As I argue in American Political Thought, civil religion is more than a collection of symbols or rituals. It is a process: the belief systems that result from political and religious lives running parallel to each other. And while America is still a majority Christian nation, it is increasingly clear that faith — in particular on the political Left — no longer feeds into the American civil religion as traditionally understood.

I am working on two pieces that address this core question, suggesting that scholarship re-evaluate religious nationalism on the Left. While the Religious Left may be on the decline, the Spiritual-But-Not-Religious Left is in the ascendancy.

The first argues that a distinction between pro-establishment and anti-establishment civil religion, essentially Puritan and Quaker variants, may help us understand the SBNRL at Occupy Wall Street. The article details the historical and theoretical explanations for this distinction, and applies it to OWS.

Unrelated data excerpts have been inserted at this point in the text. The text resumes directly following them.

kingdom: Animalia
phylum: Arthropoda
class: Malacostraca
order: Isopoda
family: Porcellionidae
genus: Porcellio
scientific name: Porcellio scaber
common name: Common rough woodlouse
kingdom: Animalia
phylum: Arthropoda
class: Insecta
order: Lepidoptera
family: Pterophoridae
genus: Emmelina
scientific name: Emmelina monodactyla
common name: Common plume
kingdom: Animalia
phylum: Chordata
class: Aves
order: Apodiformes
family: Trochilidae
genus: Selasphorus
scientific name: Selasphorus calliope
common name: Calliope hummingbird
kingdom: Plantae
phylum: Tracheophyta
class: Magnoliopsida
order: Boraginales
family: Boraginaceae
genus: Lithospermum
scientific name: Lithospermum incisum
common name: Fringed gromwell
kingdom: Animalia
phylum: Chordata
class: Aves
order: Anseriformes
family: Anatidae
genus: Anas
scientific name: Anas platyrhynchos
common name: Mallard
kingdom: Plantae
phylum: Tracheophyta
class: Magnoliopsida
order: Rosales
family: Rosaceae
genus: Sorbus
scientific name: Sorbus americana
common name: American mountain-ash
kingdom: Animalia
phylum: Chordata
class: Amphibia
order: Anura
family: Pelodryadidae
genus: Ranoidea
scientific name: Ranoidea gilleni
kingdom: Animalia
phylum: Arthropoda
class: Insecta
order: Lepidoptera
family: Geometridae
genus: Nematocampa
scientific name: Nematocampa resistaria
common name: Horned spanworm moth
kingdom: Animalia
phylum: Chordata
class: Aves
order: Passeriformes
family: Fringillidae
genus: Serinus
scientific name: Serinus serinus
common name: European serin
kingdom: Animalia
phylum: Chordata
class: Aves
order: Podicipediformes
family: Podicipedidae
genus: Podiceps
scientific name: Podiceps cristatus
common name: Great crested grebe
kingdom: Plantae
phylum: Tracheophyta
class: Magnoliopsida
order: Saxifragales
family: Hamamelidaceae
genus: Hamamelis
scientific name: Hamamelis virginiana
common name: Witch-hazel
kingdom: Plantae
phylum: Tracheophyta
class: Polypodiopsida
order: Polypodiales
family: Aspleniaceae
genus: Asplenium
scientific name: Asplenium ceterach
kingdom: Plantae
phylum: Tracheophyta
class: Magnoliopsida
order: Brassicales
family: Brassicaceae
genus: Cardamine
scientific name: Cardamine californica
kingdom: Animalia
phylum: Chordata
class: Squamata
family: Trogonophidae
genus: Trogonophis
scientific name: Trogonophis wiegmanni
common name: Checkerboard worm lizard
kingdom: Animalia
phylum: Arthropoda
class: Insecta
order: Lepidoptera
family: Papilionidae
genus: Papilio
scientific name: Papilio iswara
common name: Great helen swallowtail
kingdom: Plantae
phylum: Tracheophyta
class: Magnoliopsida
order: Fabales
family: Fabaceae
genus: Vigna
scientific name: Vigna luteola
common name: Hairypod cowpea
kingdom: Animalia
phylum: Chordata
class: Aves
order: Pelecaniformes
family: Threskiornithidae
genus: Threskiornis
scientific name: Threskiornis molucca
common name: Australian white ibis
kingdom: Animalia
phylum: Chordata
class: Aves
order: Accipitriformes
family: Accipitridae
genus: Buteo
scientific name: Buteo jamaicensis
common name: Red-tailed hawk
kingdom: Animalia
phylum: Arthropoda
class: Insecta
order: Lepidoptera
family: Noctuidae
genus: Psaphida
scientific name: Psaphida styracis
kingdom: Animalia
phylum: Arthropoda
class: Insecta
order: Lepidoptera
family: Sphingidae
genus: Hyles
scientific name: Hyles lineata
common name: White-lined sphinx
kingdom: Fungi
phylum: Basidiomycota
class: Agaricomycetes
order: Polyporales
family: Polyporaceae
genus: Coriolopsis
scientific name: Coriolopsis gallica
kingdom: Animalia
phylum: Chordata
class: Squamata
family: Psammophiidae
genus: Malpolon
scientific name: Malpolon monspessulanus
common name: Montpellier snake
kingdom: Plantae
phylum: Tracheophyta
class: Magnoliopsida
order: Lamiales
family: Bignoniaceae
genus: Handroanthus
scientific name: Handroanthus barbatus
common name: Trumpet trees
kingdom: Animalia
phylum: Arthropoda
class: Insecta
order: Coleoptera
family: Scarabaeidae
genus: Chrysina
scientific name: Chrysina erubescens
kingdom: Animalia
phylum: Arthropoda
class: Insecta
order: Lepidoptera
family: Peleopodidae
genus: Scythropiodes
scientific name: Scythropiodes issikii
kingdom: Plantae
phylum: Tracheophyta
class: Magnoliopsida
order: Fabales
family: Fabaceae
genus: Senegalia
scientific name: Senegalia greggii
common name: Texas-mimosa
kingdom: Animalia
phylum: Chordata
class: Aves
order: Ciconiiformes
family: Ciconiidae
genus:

My second research project, along with Matthew Hodgetts. It borrows Matthew’s concept of “In-It-Togetherness,” a global ethos against climate change, and combines it with the existing literature on civil religion. This project demonstrates, through real-world political events, that just such a global civil religion may be closer to reality than previously believed.

 

Trust Me, I’m a Doctor

Americans dislike politicians.  A lot.  They do not trust them personally, and at the moment don’t think they are fit to run the country.  At the same time, we have witnessed several high profile figures — Ron and Rand Paul, Ben Carson, Tom Coburn, and others — who share one thing in common: they are physicians.

This next project will offer a first-of-its-kind exploration of “doctors as candidates” through a truly mixed-methods approach.  It will include historical analysis, rich survey collection, and survey experiments to help answer the central question: do “doctors have a cure” for what ails American politics?

The first leg of this project is now getting off of the ground. I will be working with my former dissertation chair, James Morone, in the experimental survey.